Acid test for marine species
At the same time fisheries and vital marine ecosystems like coral are being decimated, the oceans continue to provide vital services, absorbing up to one third of human carbon dioxide emissions while producing 50% of all the oxygen we breathe.
But absorbing increasing quantities of carbon dioxide (CO2) has come at a cost, increasing the acidity of the water.
"The two worst things in my mind happening to oceans are global warming and ocean acidification," says O'Dor, "They're going to have terrible effects on coral reefs.

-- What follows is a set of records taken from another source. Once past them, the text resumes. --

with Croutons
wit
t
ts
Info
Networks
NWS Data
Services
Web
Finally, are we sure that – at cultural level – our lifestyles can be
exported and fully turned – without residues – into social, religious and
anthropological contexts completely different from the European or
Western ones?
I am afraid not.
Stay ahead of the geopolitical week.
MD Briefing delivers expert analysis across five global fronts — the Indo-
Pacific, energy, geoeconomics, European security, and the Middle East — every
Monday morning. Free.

Because of acidification essentially, the coral can't grow and it's going to dissolve away."
The ocean has become 30% more acidic since the start of The Industrial Revolution in the 18th century and is predicted to be 150% more acidic by the end of this century, according to a UNESCO report published last year.

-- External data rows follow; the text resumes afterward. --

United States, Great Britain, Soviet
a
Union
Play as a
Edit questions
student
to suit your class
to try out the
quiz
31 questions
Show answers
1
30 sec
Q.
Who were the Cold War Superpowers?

"There's a coral reef off Norway that was discovered in 2007 and it's likely to be dead by 2020," says O'Dor.
"The problem is that the acidification is worse near the Poles because low temperature water dissolves more acid. Starting from the Pole and working south these reefs are going to suffer extensively."

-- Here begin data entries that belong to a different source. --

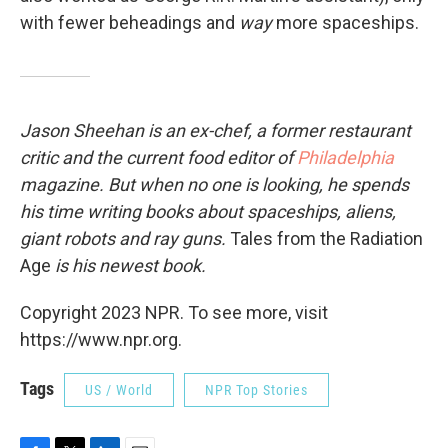
with fewer beheadings and
way
more spaceships.
Jason Sheehan is an ex-chef, a former restaurant
critic and the current food editor of
Philadelphia
magazine. But when no one is looking, he spends
his time writing books about spaceships, aliens,
giant robots and ray guns.
Tales from the Radiation
Age
is his newest book.
Copyright 2023 NPR. To see more, visit
https://www.npr.org.
Tags
US / World
NPR Top Stories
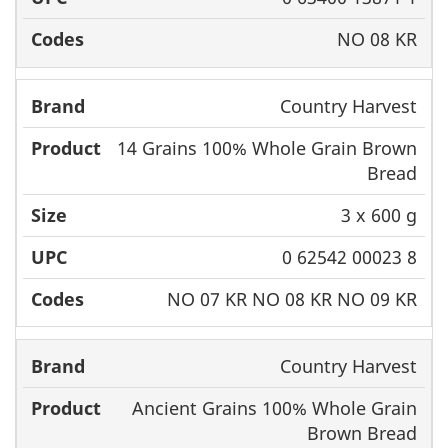
NO 08 KR
Country Harvest
14 Grains 100% Whole Grain Brown
Bread
3 x 600 g
0 62542 00023 8
NO 07 KR NO 08 KR NO 09 KR
Country Harvest
Ancient Grains 100% Whole Grain
Brown Bread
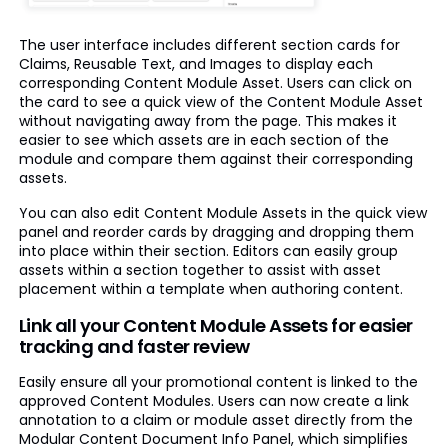
The user interface includes different section cards for
Claims, Reusable Text, and Images to display each
corresponding Content Module Asset. Users can click on
the card to see a quick view of the Content Module Asset
without navigating away from the page. This makes it
easier to see which assets are in each section of the
module and compare them against their corresponding
assets.
You can also edit Content Module Assets in the quick view
panel and reorder cards by dragging and dropping them
into place within their section. Editors can easily group
assets within a section together to assist with asset
placement within a template when authoring content.
Link all your Content Module Assets for easier
tracking and faster review
Easily ensure all your promotional content is linked to the
approved Content Modules. Users can now create a link
annotation to a claim or module asset directly from the
Modular Content Document Info Panel, which simplifies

Current estimates suggest 30% of coral reefs will be endangered by 2050, says O'Dor, because of the effects of ocean acidification and global warming.
Higher acidity also disrupts marine organisms' ability to grow, reproduce and respire. The Census of Marine Life reported that phytoplankton, the microscopic plants producing most of the oxygen from the oceans, have been declining by around 1% a year since 1900.
The falling numbers of smaller, but lesser known species and plant life has significant impact further up the marine food chain. For example, seabirds which used to visit and breed on Spitsbergen -- a Norwegian island near the Arctic -- are being wiped out because of changes in their previously abundant food sources.
Bringing law and order to ocean protection
"There's a real lack of public and political awareness of these issues," says Alex Rogers, professor of conservation biology at the UK's Oxford University.
"They're too big to understand in economic terms. We can put a value on the loss of fishing, but how can we put a value on oxygen production or the absorption of carbon dioxide?" he says.
The problem is that most of the world's ocean is located outside of international law and legal control. Any attempts to implement rules and regulation come with the problem of enforcement, says Rogers, who is also scientific director of the International Program on State of the Ocean (IPSO).
Marine conservationists estimate that at least 30% of the oceans need to be covered by marine protected areas, where fishing and the newly emerging deep-sea mining of valuable minerals on the seabed, is banned or restricted.
Callum Roberts, who helped form the first network of marine protected areas in the high seas in 2010, says on their own they are not enough.
"I could sum it up as: we need to fish less and in less destructive measures, waste less, pollute less and protect more," says Roberts.
"This change of course will see us rebuild the abundance, variety and vitality of life in the sea which will give the oceans the resilience they need to weather the difficult times ahead. Without such action, our future is bleak."